Loved ones bid farewell to ‘Family man’ Michael Sharpe
Kevin Savage is still coming to grips that the last time he saw his best friend, the late Michael Sharpe, alive was moments before he carried him to the hospital.
"He started to say 'This is it, this is it' and I had to curse him. I lifted him up because nuh COVID-19 couldn't stop me from my friend. So I lift him up, I put him in the vehicle and I rushed him. I never knew that would have been the last drive I would've made with my friend," Savage recounted.
Sharpe passed away last Tuesday, having been admitted to the hospital for a month. Speaking with the consent of Sharpe's family, the island's chief medical officer Jacqueline Bisasor-McKenzie disclosed that shortly after being inoculated, Sharpe began to show signs of being COVID-19 positive. He was hospitalised on Wednesday, March 24, and remained there until his death. Sharpe had a heart condition, one of the underlying illnesses that makes persons particularly vulnerable to the ravages of the novel coronavirus.
During his remembrance service yesterday, Sharpe was viewed as the exemplar journalist, who dedicated years of service being the voice of the people.
My fondest memory
But other than being a the distinguished journalist whose voice echoed in the homes for the nightly television news, he was remembered as a family man, never missing a date to the Hellshire Beach with his sister, Arleen.
"My fondest memory is going to Hellshire to eat the fish and festival also, with a Red Stripe. It's been a little tough this time coming to Jamaica [because] my brother is always picking me up at the airport in front of the police station, so I know exactly where to stand. He wasn't there this year. He would always make arrangements to go to a play and Hellshire but it didn't happen this year. So it's been a little tough because every year I would see him," she shared.
Sharpe's other sister, Carol, remembered the genius communicator as a gifted singer.
"He loved to sing and coming to Jamaica on vacation, he would take his vacation with us and he would do everything. He would plan trips for us to go Little Ochi, or Dunn's River, he was just a great tourism ambassador. I'm going to miss my brother, and coming to Jamaica will be a little bit different but I'm glad that you had him all those years and thank you for loving him back," Carol said, before breaking down.
Sharpe was eulogised by his niece, Zoe Mitchell, as having the name 'The Hub' which he used to bring fun, laughter and mischief at family events.
Mitchell said her uncle was a lover of sports of every kind and a true supporter of Calabar High. She said he ensured that friends and family alike were able to achieve their full potential.

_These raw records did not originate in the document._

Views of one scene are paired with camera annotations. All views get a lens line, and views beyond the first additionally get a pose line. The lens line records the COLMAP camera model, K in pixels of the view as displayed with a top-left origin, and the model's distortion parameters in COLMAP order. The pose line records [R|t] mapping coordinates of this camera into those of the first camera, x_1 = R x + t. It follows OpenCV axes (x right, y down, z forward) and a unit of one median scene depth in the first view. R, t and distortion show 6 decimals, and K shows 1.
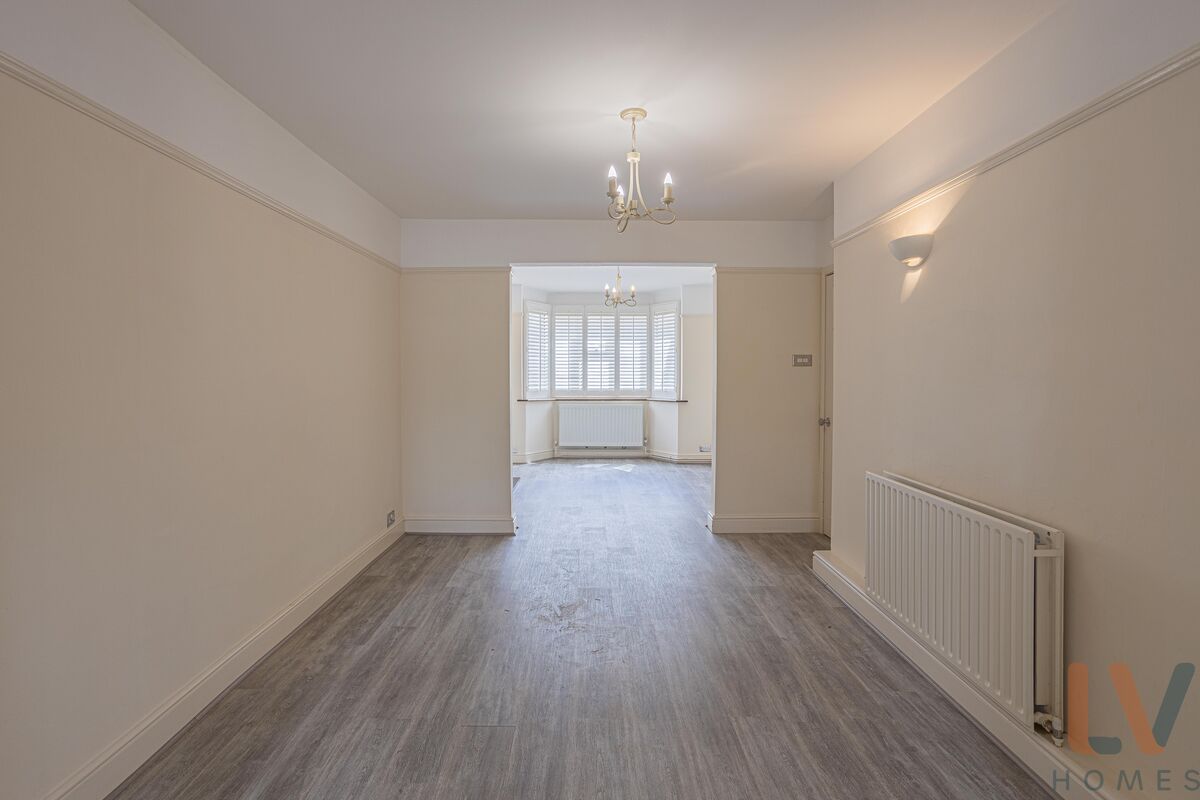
lens RADIAL K [[570.9, 0, 596.8], [0, 570.9, 379.4], [0, 0, 1]] dist [-0.049221, 0.027628]
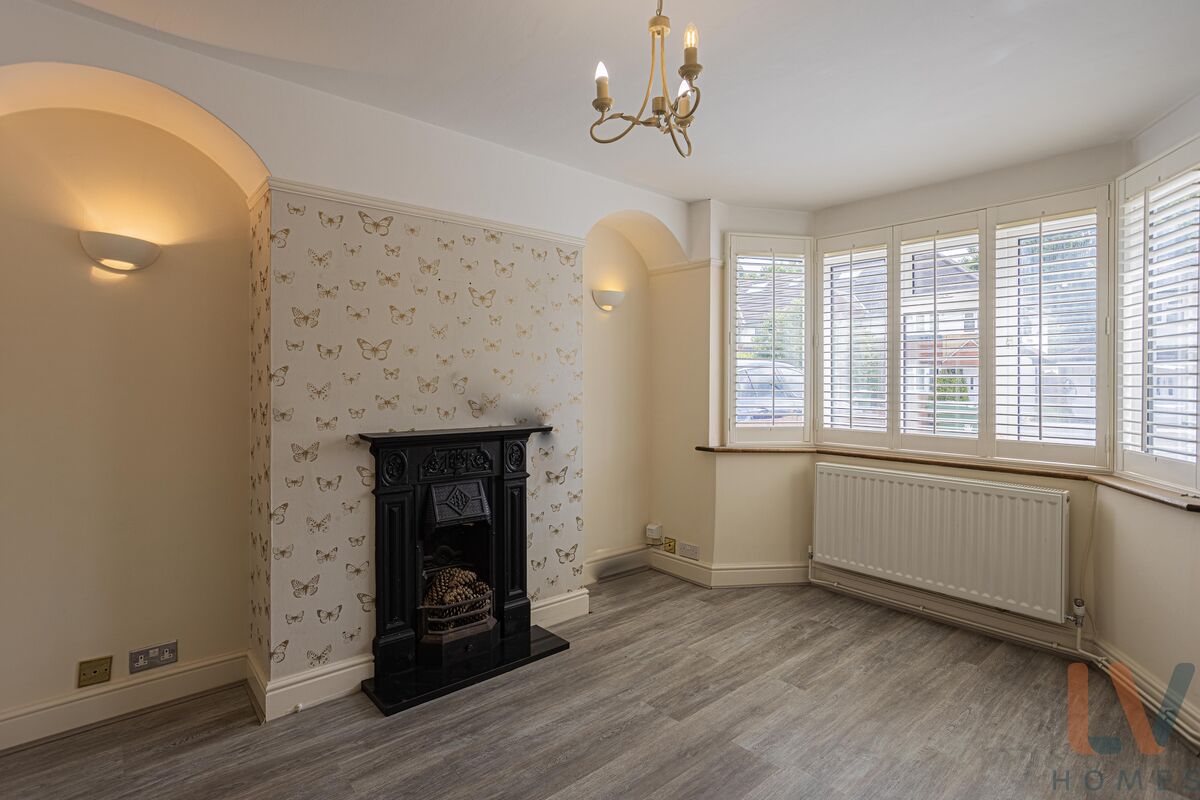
lens RADIAL K [[570.9, 0, 596.8], [0, 570.9, 379.4], [0, 0, 1]] dist [-0.049221, 0.027628]
pose [[0.645476, 0.005064, -0.763764, 0.149548], [-0.008671, 0.999962, -0.000697, -0.017219], [0.763732, 0.007072, 0.645495, 0.595554]]
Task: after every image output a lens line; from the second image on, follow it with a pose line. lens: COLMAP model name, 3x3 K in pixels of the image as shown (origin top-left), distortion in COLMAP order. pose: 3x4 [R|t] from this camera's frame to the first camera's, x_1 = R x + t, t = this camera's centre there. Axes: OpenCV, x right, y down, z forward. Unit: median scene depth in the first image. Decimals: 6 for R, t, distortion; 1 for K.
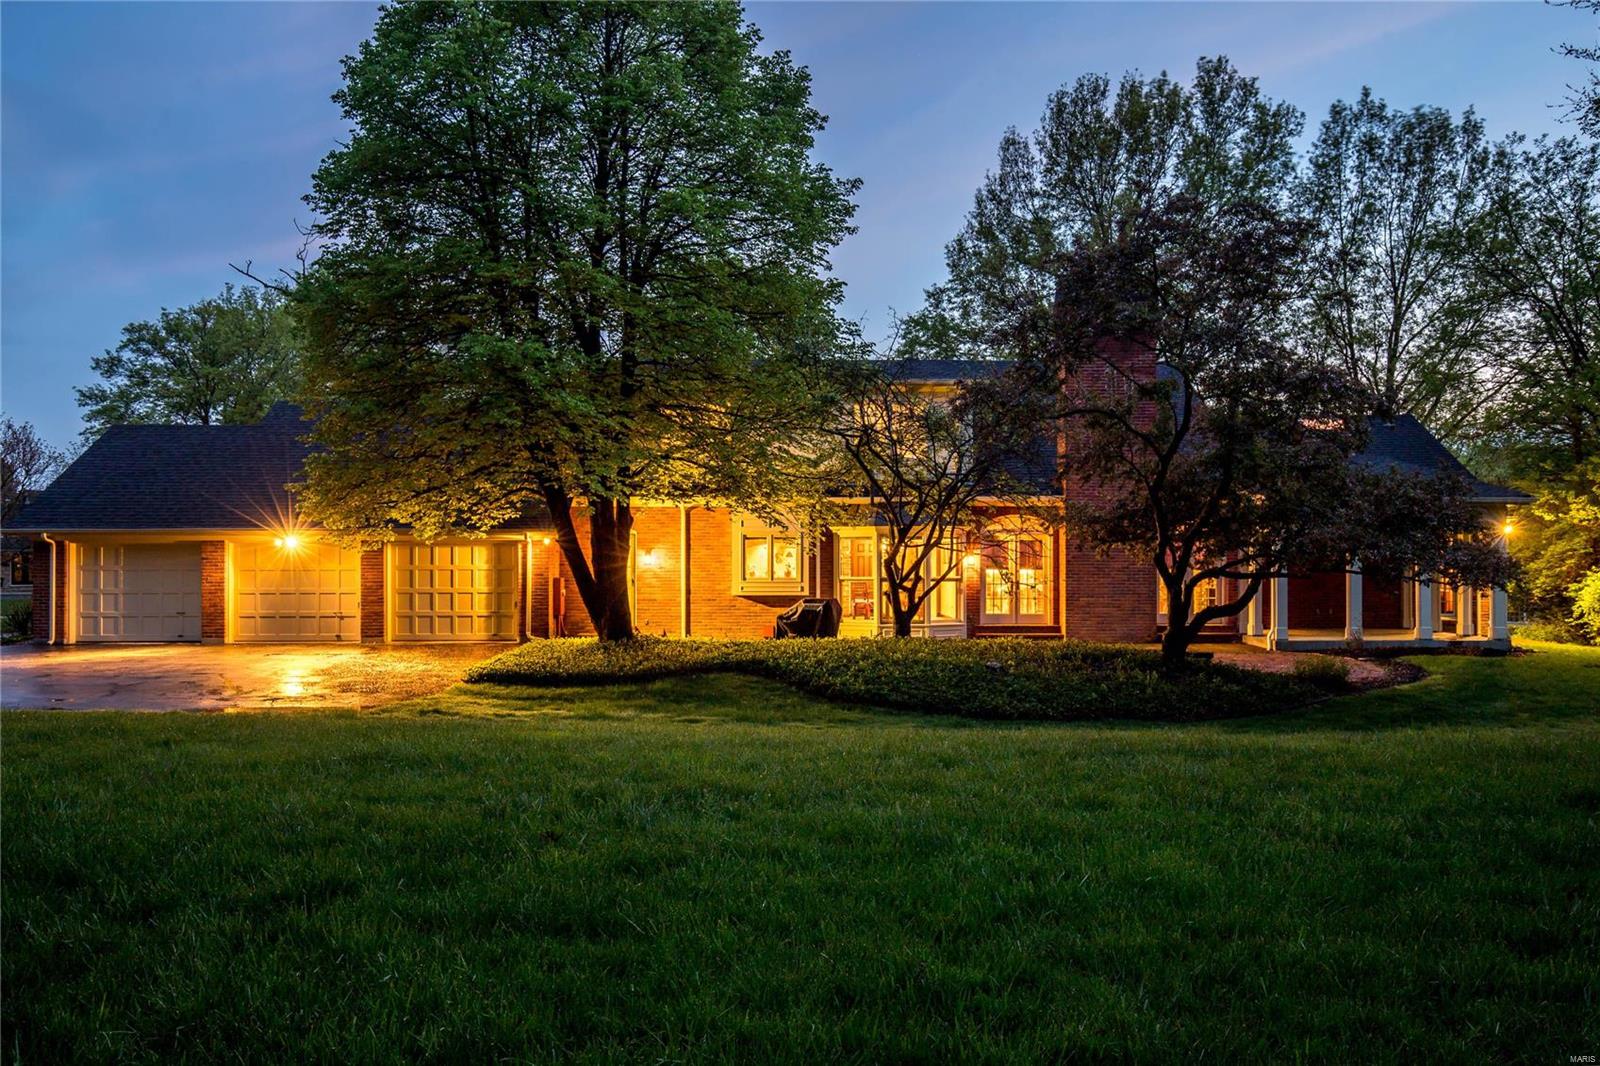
lens RADIAL K [[1158.5, 0, 799.9], [0, 1158.5, 537.8], [0, 0, 1]] dist [0.002002, 0.000051]
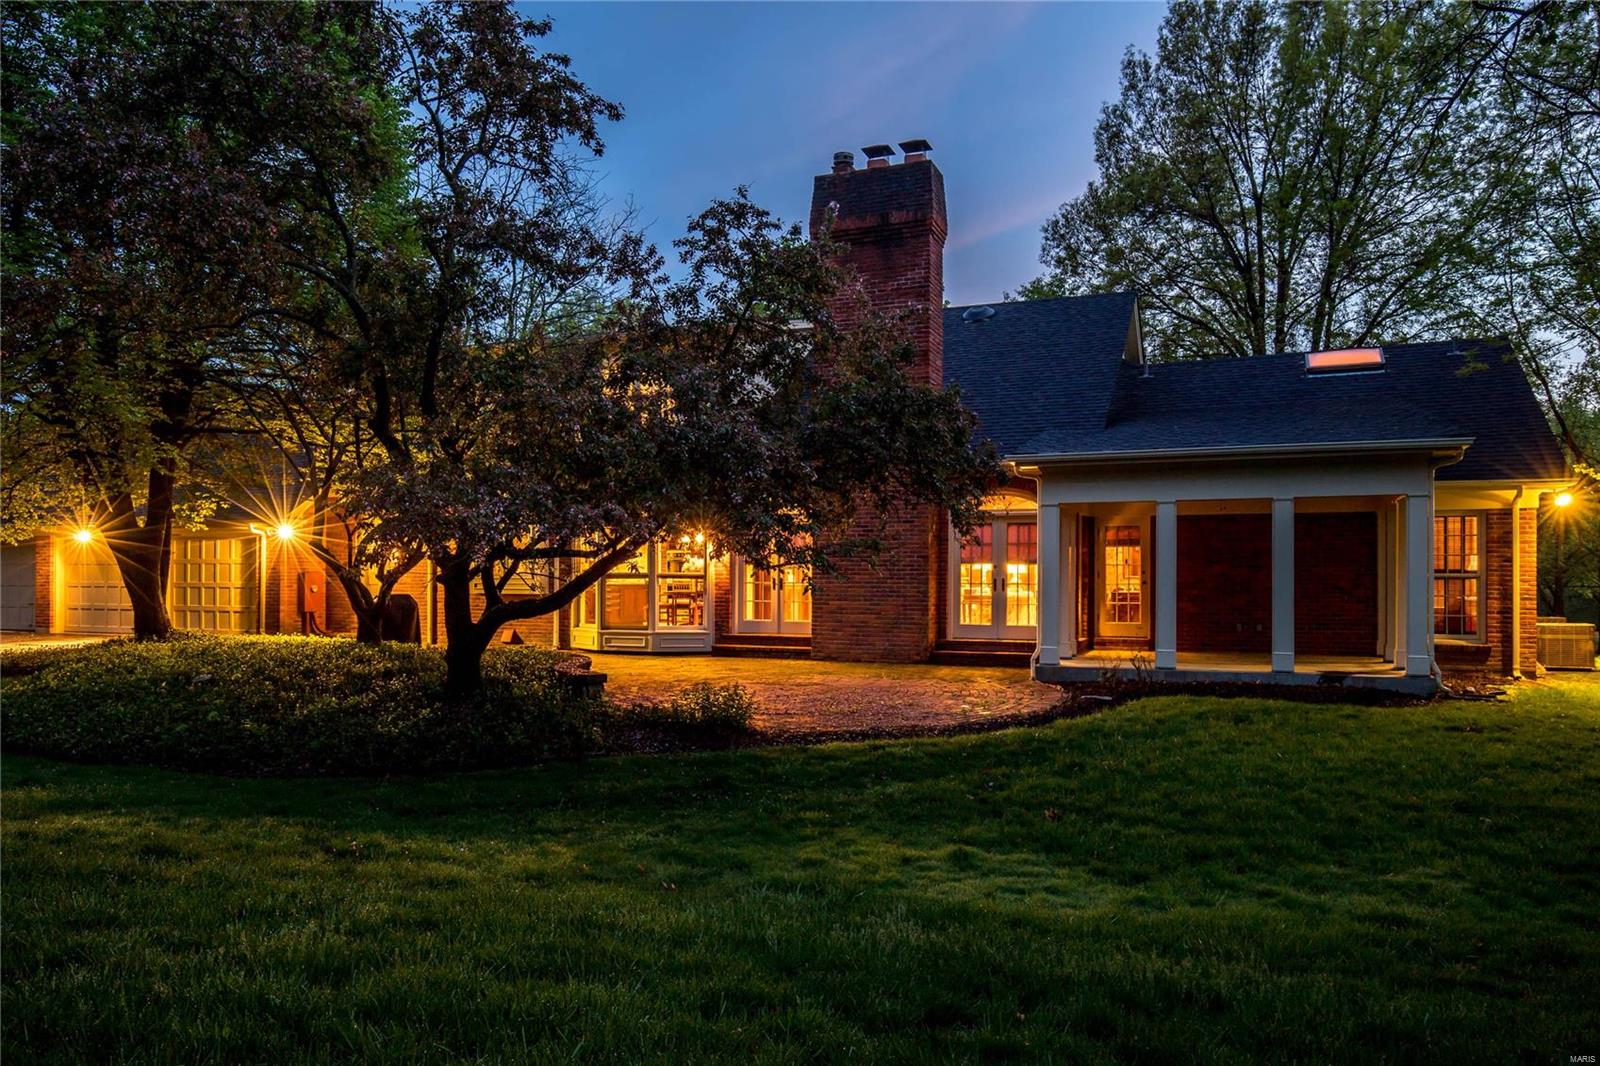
lens RADIAL K [[1119.5, 0, 800.2], [0, 1119.5, 537.3], [0, 0, 1]] dist [-0.011388, -0.005126]
pose [[0.911676, -0.009753, -0.410794, 0.557113], [0.005746, 0.999923, -0.010986, 0.018008], [0.410870, 0.007656, 0.911662, 0.327521]]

"He took great joy to seeing them attain and surpass their goals. Michael strived to live by the words of one of his favourite songs, ' If I can help somebody as I pass along, if I can cheer somebody with a word or song, if I can show somebody that he is travelling wrong, then my living shall not be in vain'," she said of the late journalist.
Prior to his death, Sharpe started beekeeping and vegetable gardening. He is survived by seven children, and a host of relatives.